Amer dejó escapar un bufido de risa al oír eso. Avan frunció el ceño y hasta Selendra la miró con un reproche en los ojos, como si quisiera preguntarle si asiera como se iba a comportar en la casa del bienaventurado Penn. Amer hizo caso de la advertencia y empezó a despiezar la ternera con pulcritud, sin decir nada, manteniéndose en su sitio.

8
Una proposición de matrimonio

Selendra pensó que debía bajar a recibir al bienaventurado Frelt. Daba la casualidad de que esa obligación jamás había recaído sobre ella. Cuando su padre y Frelt todavía se llevaban bien, antes de la desafortunada oferta que había hecho de casarse con Berend, Selendra no era más que una simple dragoncita y había sido la propia Berend la que lo había recibido siempre. Desde entonces sus visitas habían sido escasas y muy formales, y o bien había sido Amer la que lo había invitado a entrar para hablar con Bon Agornin, como si fuera un extraño, o, lo que es peor, se había encontrado con amenazas antes de cruzar el umbral.

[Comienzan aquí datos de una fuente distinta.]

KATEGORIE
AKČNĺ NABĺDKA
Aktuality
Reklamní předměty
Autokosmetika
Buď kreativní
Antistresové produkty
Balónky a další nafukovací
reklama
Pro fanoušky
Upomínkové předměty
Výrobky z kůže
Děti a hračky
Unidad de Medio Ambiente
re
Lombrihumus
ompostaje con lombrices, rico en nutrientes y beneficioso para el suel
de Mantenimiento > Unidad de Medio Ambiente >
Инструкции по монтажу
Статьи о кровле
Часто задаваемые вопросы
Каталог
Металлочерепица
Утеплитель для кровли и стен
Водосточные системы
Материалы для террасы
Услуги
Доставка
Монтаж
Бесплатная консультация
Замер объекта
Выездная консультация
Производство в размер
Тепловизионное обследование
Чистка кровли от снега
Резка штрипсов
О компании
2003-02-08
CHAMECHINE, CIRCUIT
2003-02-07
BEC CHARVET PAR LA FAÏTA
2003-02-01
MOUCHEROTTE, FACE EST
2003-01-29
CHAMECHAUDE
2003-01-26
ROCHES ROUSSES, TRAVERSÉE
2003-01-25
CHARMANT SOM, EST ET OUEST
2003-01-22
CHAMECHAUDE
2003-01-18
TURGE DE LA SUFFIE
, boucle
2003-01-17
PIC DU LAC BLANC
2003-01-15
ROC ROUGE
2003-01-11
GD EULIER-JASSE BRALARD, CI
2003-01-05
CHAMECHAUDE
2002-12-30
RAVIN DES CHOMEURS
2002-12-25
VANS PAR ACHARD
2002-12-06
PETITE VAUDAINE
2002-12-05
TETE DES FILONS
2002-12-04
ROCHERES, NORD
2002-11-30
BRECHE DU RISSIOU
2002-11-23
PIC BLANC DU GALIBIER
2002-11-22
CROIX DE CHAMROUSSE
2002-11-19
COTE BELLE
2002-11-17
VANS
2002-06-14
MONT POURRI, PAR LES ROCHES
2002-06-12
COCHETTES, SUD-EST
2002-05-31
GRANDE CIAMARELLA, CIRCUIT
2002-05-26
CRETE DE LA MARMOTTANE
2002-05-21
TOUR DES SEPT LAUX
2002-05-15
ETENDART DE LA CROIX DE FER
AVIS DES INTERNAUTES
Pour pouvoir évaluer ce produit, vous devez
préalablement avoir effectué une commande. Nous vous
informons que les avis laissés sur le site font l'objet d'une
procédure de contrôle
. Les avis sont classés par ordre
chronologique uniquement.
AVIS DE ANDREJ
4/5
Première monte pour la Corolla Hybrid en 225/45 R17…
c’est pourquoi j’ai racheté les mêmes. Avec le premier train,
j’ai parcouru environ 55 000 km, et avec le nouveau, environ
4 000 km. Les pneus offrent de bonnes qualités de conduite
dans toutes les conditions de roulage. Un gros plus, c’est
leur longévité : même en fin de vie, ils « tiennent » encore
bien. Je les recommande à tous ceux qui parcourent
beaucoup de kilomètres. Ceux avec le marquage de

—Amer, continúa con el desayuno y asegúrate de que es lo más apropiado para un pastor de la Iglesia que viene de visita —dijo la joven con firmeza—. Avan, si pudieras informar a Penn y a Haner de que tenemos visita te estaría muy agradecida. —Luego comprobó con gesto rápido que no tenía ninguna mancha suelta de sangre, se cepilló las escamas delanteras a toda prisa y se apresuró a bajar a la verja inferior. Tales fueron los preparativos de la doncella Selendra cuando salió a recibir su primera proposición de matrimonio.

Frelt se sintió encantado al ver que era Selendra la que bajaba corriendo a recibirlo. Se había preguntado por un momento, después de la brusca partida de Avan, si quizá los hijos lo fueran a tratar tan mal como el padre. Había recordado el comportamiento que había tenido Penn con él la noche antes. Por muy mal que le sentase, sabía que si quería llevarse bien con la familia tendría que admitir que se había equivocado. No había estado muy seguro de si podría ver siquiera a Selendra. Durante el curso de la noche, se había convencido de que era Selendra a la que quería y ahora incluso medio creía que ya llevaba un tiempo enamorado de ella. Un granjero le había franqueado la entrada en la puerta inferior y ahora subía con lentitud por el estrecho pasillo, aunque en ocasiones se encogía de forma un tanto desagradable, más preocupado por el bruñido de sus escamas de lo que se podría pensar que era apropiado en un pastor de la Iglesia. Así que cuando vio a Selendra bajando por el mismo pasillo, la sonrisa que le dedicó albergaba en su interior un placer sincero, junto con un poco de aquel orgullo que era su mejor cualidad.